Arkansas Attorney General Tim Griffin (R) opposes NetChoice’s Friday motion for a four-day deadline extension to Aug. 7 to file its reply brief in support of its motion for a preliminary injunction to bar Griffin from enforcing the state’s social media age verification law when it takes effect Sept. 1 (see 2307100005), said Griffin’s opposition Saturday (docket 5:23-cv-05105) in U.S. District Court for Western Arkansas in Fayetteville. Griffin doesn’t oppose NetChoice’s request to expand the reply brief’s 10-page limit to 15 pages, said his opposition. But Griffin couldn’t consent to the requested deadline extension because it would “impact the ability to comply with other deadlines” in the court’s July 12 scheduling order, it said. Aug. 8 is the deadline for exchanging witness and exhibit lists, it said. If NetChoice’s reply brief deadline is extended to Aug. 7, that would give Griffin less than 24 hours “to coordinate with experts on testimony and exhibits,” and would “prejudice” his ability to do so, it said.

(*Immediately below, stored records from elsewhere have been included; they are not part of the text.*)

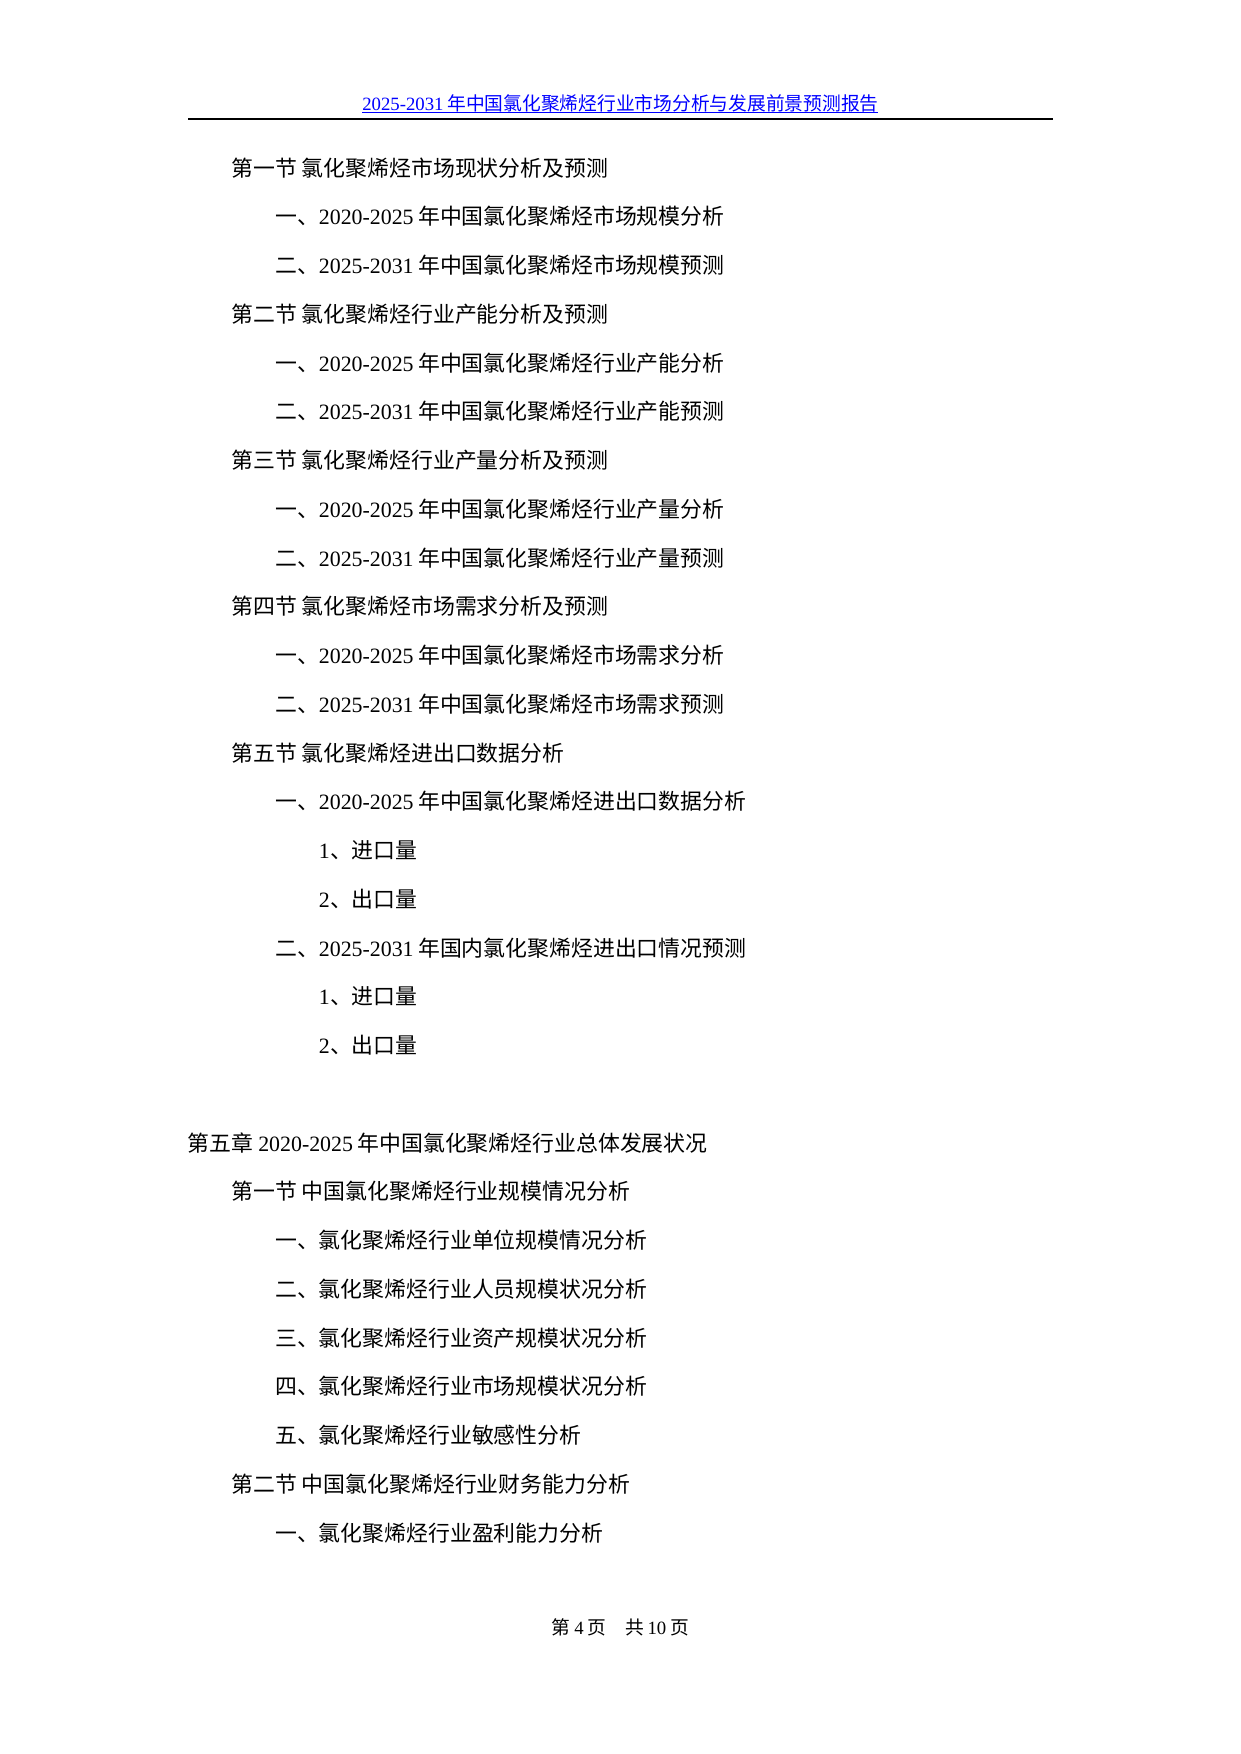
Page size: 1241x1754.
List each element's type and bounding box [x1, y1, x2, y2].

text [187, 150, 1053, 1548]
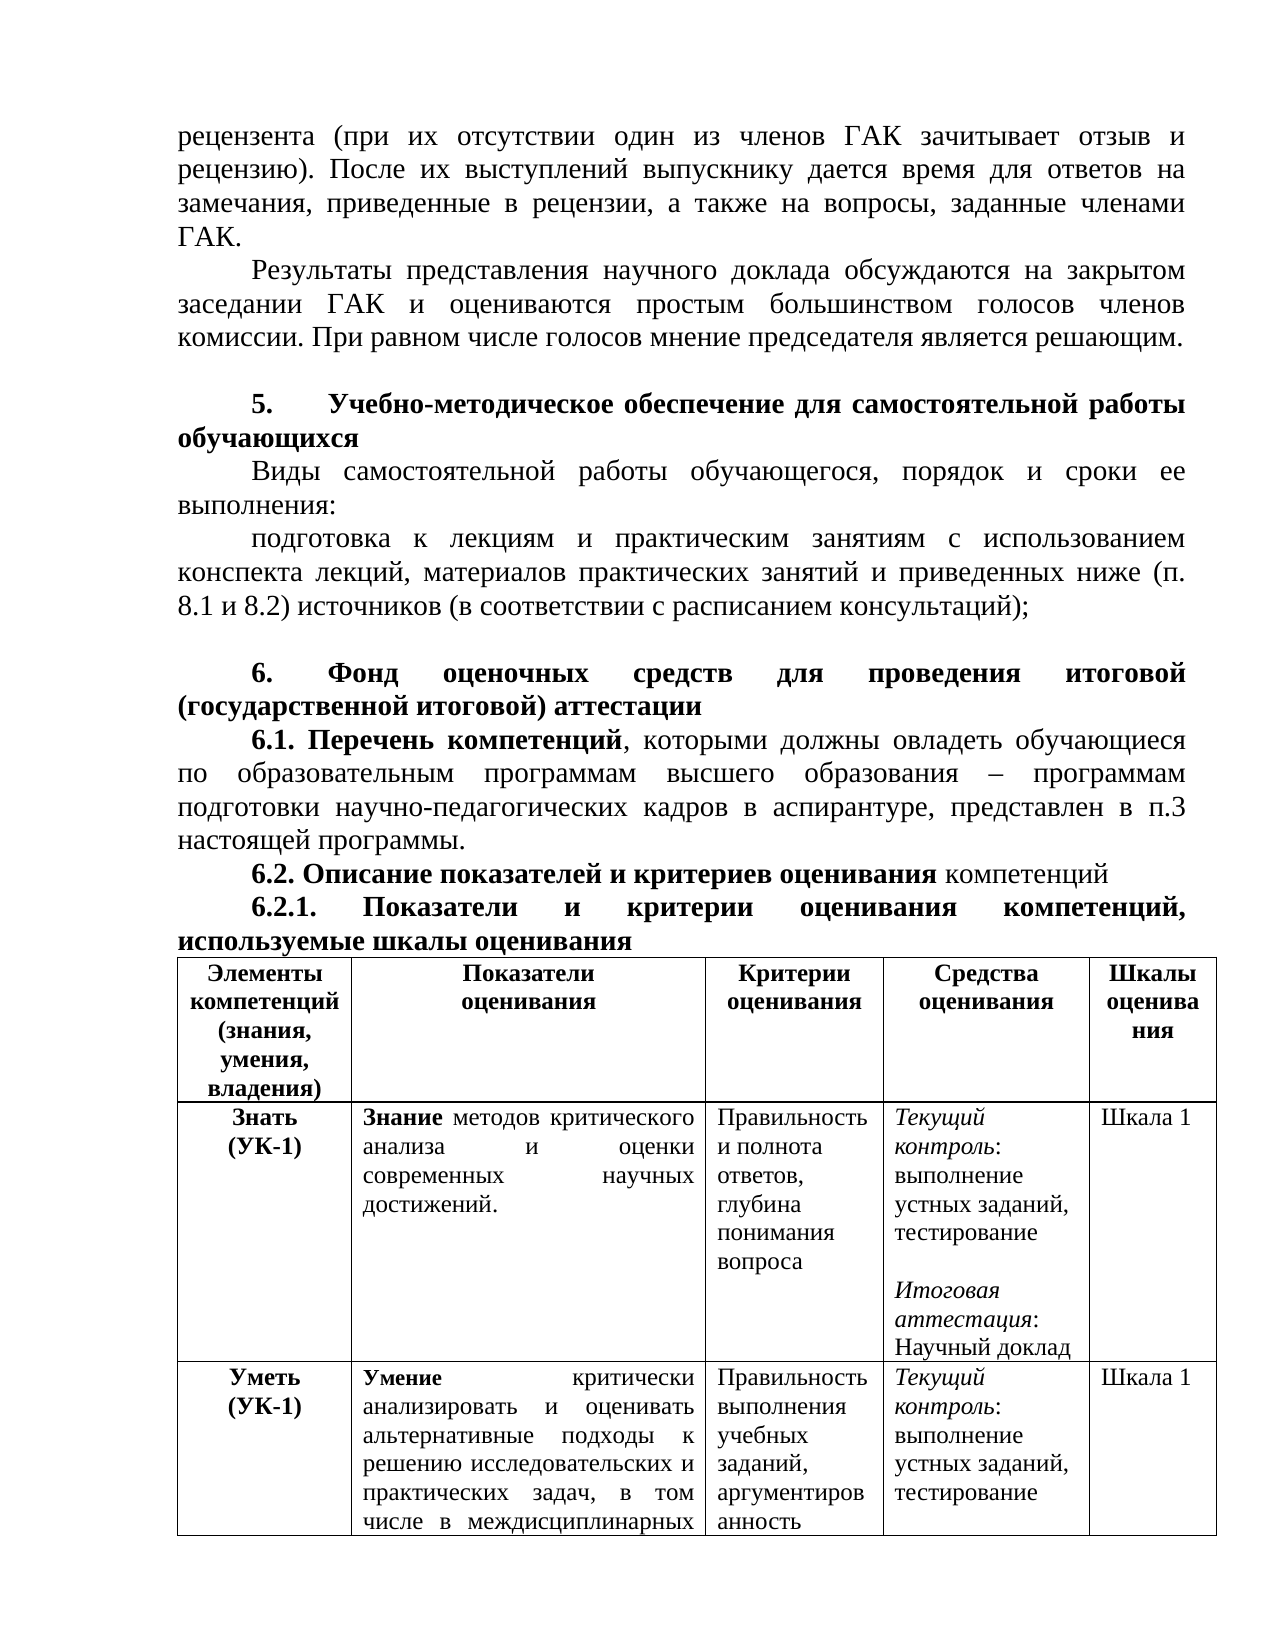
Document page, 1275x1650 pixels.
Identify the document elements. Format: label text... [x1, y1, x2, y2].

table_cell Знать (УК-1) [178, 1103, 351, 1361]
table_cell Текущий контроль: выполнение устных заданий, тестирование Итоговая аттестация: Научный доклад [884, 1103, 1089, 1361]
text 6.1. Перечень компетенций, которыми должны овладеть обучающиеся по образовательным программам высшего образования – программам подготовки научно-педагогических кадров в аспирантуре, представлен в п.3 настоящей программы. [177, 722, 1186, 856]
text 6.2.1. Показатели и критерии оценивания компетенций, используемые шкалы оценивания [177, 889, 1186, 957]
table_cell Шкала 1 [1090, 1362, 1216, 1535]
table_cell Уметь (УК-1) [178, 1362, 351, 1535]
list Фонд оценочных средств для проведения итоговой (государственной итоговой) аттестации [177, 655, 1186, 722]
table_cell Знание методов критического анализа и оценки современных научных достижений. [352, 1103, 705, 1361]
text 6.2. Описание показателей и критериев оценивания компетенций [177, 856, 1186, 889]
table_header Элементы компетенций (знания, умения, владения) [178, 958, 351, 1101]
text Виды самостоятельной работы обучающегося, порядок и сроки ее выполнения: [177, 453, 1186, 521]
table_header Показатели оценивания [352, 958, 705, 1101]
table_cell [352, 1362, 705, 1535]
table_header Средства оценивания [884, 958, 1089, 1101]
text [177, 118, 1186, 252]
text Результаты представления научного доклада обсуждаются на закрытом заседании ГАК и оцениваются простым большинством голосов членов комиссии. При равном числе голосов мнение председателя является решающим. [177, 252, 1186, 353]
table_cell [706, 1362, 883, 1535]
list Учебно-методическое обеспечение для самостоятельной работы обучающихся [177, 386, 1186, 453]
table_header Критерии оценивания [706, 958, 883, 1101]
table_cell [884, 1362, 1089, 1535]
table_cell Шкала 1 [1090, 1103, 1216, 1361]
text подготовка к лекциям и практическим занятиям с использованием конспекта лекций, материалов практических занятий и приведенных ниже (п. 8.1 и 8.2) источников (в соответствии с расписанием консультаций); [177, 521, 1186, 621]
table_cell Правильность и полнота ответов, глубина понимания вопроса [706, 1103, 883, 1361]
table_header Шкалы оценивания [1090, 958, 1216, 1101]
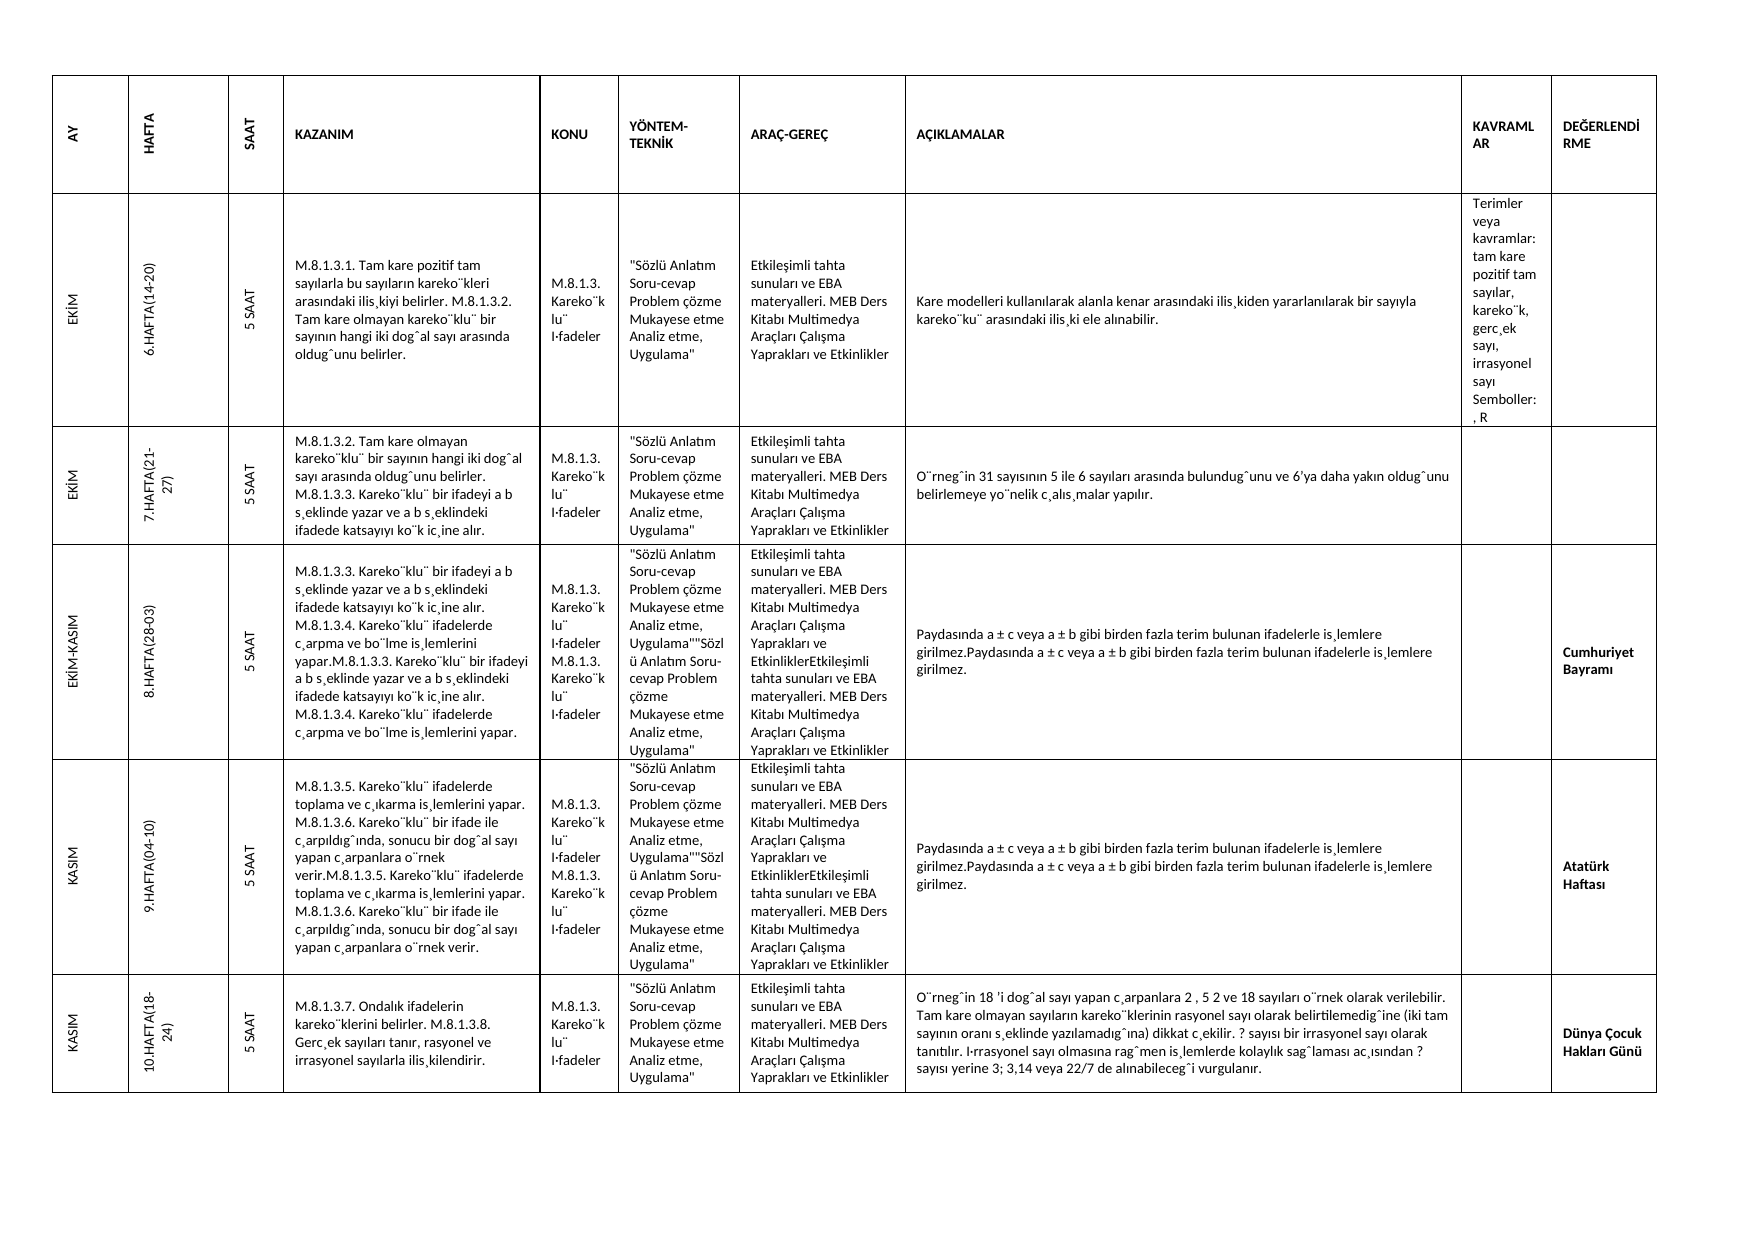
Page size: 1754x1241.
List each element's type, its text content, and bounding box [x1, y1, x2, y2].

table_cell 5 SAAT [229, 427, 283, 544]
table_header KAZANIM [284, 76, 539, 193]
table_cell 5 SAAT [229, 760, 283, 973]
table_cell M.8.1.3. Kareko¨klu¨ I·fadeler [541, 975, 618, 1092]
table_header HAFTA [129, 76, 228, 193]
table_cell O¨rnegˆin 31 sayısının 5 ile 6 sayıları arasında bulundugˆunu ve 6’ya daha yakın oldugˆunu belirlemeye yo¨nelik c¸alıs¸malar yapılır. [906, 427, 1461, 544]
table_cell 6.HAFTA(14-20) [129, 194, 228, 426]
table_header YÖNTEM-TEKNİK [619, 76, 739, 193]
table_cell 5 SAAT [229, 194, 283, 426]
table_header ARAÇ-GEREÇ [740, 76, 905, 193]
table_cell [1462, 975, 1551, 1092]
table_cell EKİM [53, 194, 128, 426]
table_header SAAT [229, 76, 283, 193]
table_cell Cumhuriyet Bayramı [1552, 545, 1656, 759]
table_cell [1462, 760, 1551, 973]
table_cell KASIM [53, 975, 128, 1092]
table_cell "Sözlü Anlatım Soru-cevap Problem çözme Mukayese etme Analiz etme, Uygulama""Sözlü Anlatım Soru-cevap Problem çözme Mukayese etme Analiz etme, Uygulama" [619, 545, 739, 759]
table_cell M.8.1.3.1. Tam kare pozitif tam sayılarla bu sayıların kareko¨kleri arasındaki ilis¸kiyi belirler. M.8.1.3.2. Tam kare olmayan kareko¨klu¨ bir sayının hangi iki dogˆal sayı arasında oldugˆunu belirler. [284, 194, 539, 426]
table_cell Dünya Çocuk Hakları Günü [1552, 975, 1656, 1092]
table_cell O¨rnegˆin 18 ’i dogˆal sayı yapan c¸arpanlara 2 , 5 2 ve 18 sayıları o¨rnek olarak verilebilir. Tam kare olmayan sayıların kareko¨klerinin rasyonel sayı olarak belirtilemedigˆine (iki tam sayının oranı s¸eklinde yazılamadıgˆına) dikkat c¸ekilir. ? sayısı bir irrasyonel sayı olarak tanıtılır. I·rrasyonel sayı olmasına ragˆmen is¸lemlerde kolaylık sagˆlaması ac¸ısından ? sayısı yerine 3; 3,14 veya 22/7 de alınabilecegˆi vurgulanır. [906, 975, 1461, 1092]
table_header DEĞERLENDİRME [1552, 76, 1656, 193]
table_cell M.8.1.3.2. Tam kare olmayan kareko¨klu¨ bir sayının hangi iki dogˆal sayı arasında oldugˆunu belirler. M.8.1.3.3. Kareko¨klu¨ bir ifadeyi a b s¸eklinde yazar ve a b s¸eklindeki ifadede katsayıyı ko¨k ic¸ine alır. [284, 427, 539, 544]
table_cell 7.HAFTA(21-27) [129, 427, 228, 544]
table_cell 10.HAFTA(18-24) [129, 975, 228, 1092]
table_header KONU [541, 76, 618, 193]
table_cell EKİM-KASIM [53, 545, 128, 759]
table_cell KASIM [53, 760, 128, 973]
table_cell [1552, 427, 1656, 544]
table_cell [740, 194, 905, 426]
table_cell Etkileşimli tahta sunuları ve EBA materyalleri. MEB Ders Kitabı Multimedya Araçları Çalışma Yaprakları ve Etkinlikler [740, 427, 905, 544]
table_cell M.8.1.3.7. Ondalık ifadelerin kareko¨klerini belirler. M.8.1.3.8. Gerc¸ek sayıları tanır, rasyonel ve irrasyonel sayılarla ilis¸kilendirir. [284, 975, 539, 1092]
table_cell Atatürk Haftası [1552, 760, 1656, 973]
table_cell Kare modelleri kullanılarak alanla kenar arasındaki ilis¸kiden yararlanılarak bir sayıyla kareko¨ku¨ arasındaki ilis¸ki ele alınabilir. [906, 194, 1461, 426]
table_cell Paydasında a ± c veya a ± b gibi birden fazla terim bulunan ifadelerle is¸lemlere girilmez.Paydasında a ± c veya a ± b gibi birden fazla terim bulunan ifadelerle is¸lemlere girilmez. [906, 545, 1461, 759]
table_cell Paydasında a ± c veya a ± b gibi birden fazla terim bulunan ifadelerle is¸lemlere girilmez.Paydasında a ± c veya a ± b gibi birden fazla terim bulunan ifadelerle is¸lemlere girilmez. [906, 760, 1461, 973]
table_cell M.8.1.3. Kareko¨klu¨ I·fadelerM.8.1.3. Kareko¨klu¨ I·fadeler [541, 545, 618, 759]
table_cell Terimler veya kavramlar: tam kare pozitif tam sayılar, kareko¨k, gerc¸ek sayı, irrasyonel sayı Semboller: , R [1462, 194, 1551, 426]
table_cell 5 SAAT [229, 545, 283, 759]
table_cell EKİM [53, 427, 128, 544]
table_cell [1552, 194, 1656, 426]
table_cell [740, 975, 905, 1092]
table_cell Etkileşimli tahta sunuları ve EBA materyalleri. MEB Ders Kitabı Multimedya Araçları Çalışma Yaprakları ve EtkinliklerEtkileşimli tahta sunuları ve EBA materyalleri. MEB Ders Kitabı Multimedya Araçları Çalışma Yaprakları ve Etkinlikler [740, 545, 905, 759]
table_cell 8.HAFTA(28-03) [129, 545, 228, 759]
table_cell M.8.1.3. Kareko¨klu¨ I·fadelerM.8.1.3. Kareko¨klu¨ I·fadeler [541, 760, 618, 973]
table_cell "Sözlü Anlatım Soru-cevap Problem çözme Mukayese etme Analiz etme, Uygulama" [619, 427, 739, 544]
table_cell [619, 975, 739, 1092]
table_cell 9.HAFTA(04-10) [129, 760, 228, 973]
table_cell 5 SAAT [229, 975, 283, 1092]
table_cell [1462, 427, 1551, 544]
table_cell [1462, 545, 1551, 759]
table_cell "Sözlü Anlatım Soru-cevap Problem çözme Mukayese etme Analiz etme, Uygulama""Sözlü Anlatım Soru-cevap Problem çözme Mukayese etme Analiz etme, Uygulama" [619, 760, 739, 973]
table_cell M.8.1.3.3. Kareko¨klu¨ bir ifadeyi a b s¸eklinde yazar ve a b s¸eklindeki ifadede katsayıyı ko¨k ic¸ine alır. M.8.1.3.4. Kareko¨klu¨ ifadelerde c¸arpma ve bo¨lme is¸lemlerini yapar.M.8.1.3.3. Kareko¨klu¨ bir ifadeyi a b s¸eklinde yazar ve a b s¸eklindeki ifadede katsayıyı ko¨k ic¸ine alır. M.8.1.3.4. Kareko¨klu¨ ifadelerde c¸arpma ve bo¨lme is¸lemlerini yapar. [284, 545, 539, 759]
table_cell Etkileşimli tahta sunuları ve EBA materyalleri. MEB Ders Kitabı Multimedya Araçları Çalışma Yaprakları ve EtkinliklerEtkileşimli tahta sunuları ve EBA materyalleri. MEB Ders Kitabı Multimedya Araçları Çalışma Yaprakları ve Etkinlikler [740, 760, 905, 973]
table_header AY [53, 76, 128, 193]
table_cell M.8.1.3. Kareko¨klu¨ I·fadeler [541, 427, 618, 544]
table_cell M.8.1.3. Kareko¨klu¨ I·fadeler [541, 194, 618, 426]
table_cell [619, 194, 739, 426]
table_header KAVRAMLAR [1462, 76, 1551, 193]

The reply brief from former Amazon third-party seller Longyan Junkai Information Technology to remand its petition to vacate an arbitration award in Amazon’s favor to New York County Supreme Court was due July 24, but no brief was filed, said U.S. District Judge John Koeltl for Southern New York in Manhattan in a signed order Friday (docket 1:23-cv-04869). His order extended Junkai’s deadline to Aug. 4. If no reply is filed by then, the motion to remand “will be decided on the current papers,” said the order. Junkai seeks recovery of $461,000 in sales proceeds that Amazon seized when it deactivated the seller’s online store for selling counterfeit goods (see 2306270041).
Journalists in Montana should be free “to exercise their right to gather the news,” including through the use of “modern tools of the trade,” like TikTok, said the Reporters Committee for Freedom of the Press and the Media Law Resource Center (MLRC). They seek leave to file an amicus brief in support of a preliminary injunction to bar Montana Attorney General Austin Knudsen (R) from enforcing SB-419, the state’s TikTok ban, when the measure takes effect Jan. 1, said their motion Thursday (docket 9:23-cv-00056) in U.S. District Court for Montana in Missoula. They join previous motions for leave from the Computer & Communications Industry Association, plus the ACLU in tandem with Electronic Freedom Foundation and NetChoice together with the Chamber of Progress (see 2307270022). All the motions are unopposed, and they seek by Aug. 4 to file amicus briefs in support of the injunction. They all picked the proposed deadline because it’s two weeks before Knudsen’s consolidated brief is due. Montana’s effort to restrict access to TikTok forecloses an entire medium for “gathering and publishing the news,” said the Reporters Committee and MLRC motion. That burdens the rights of local journalists “who rely on TikTok for its unique features” and to reach an audience that couldn’t be reached nearly as well by other means, it said.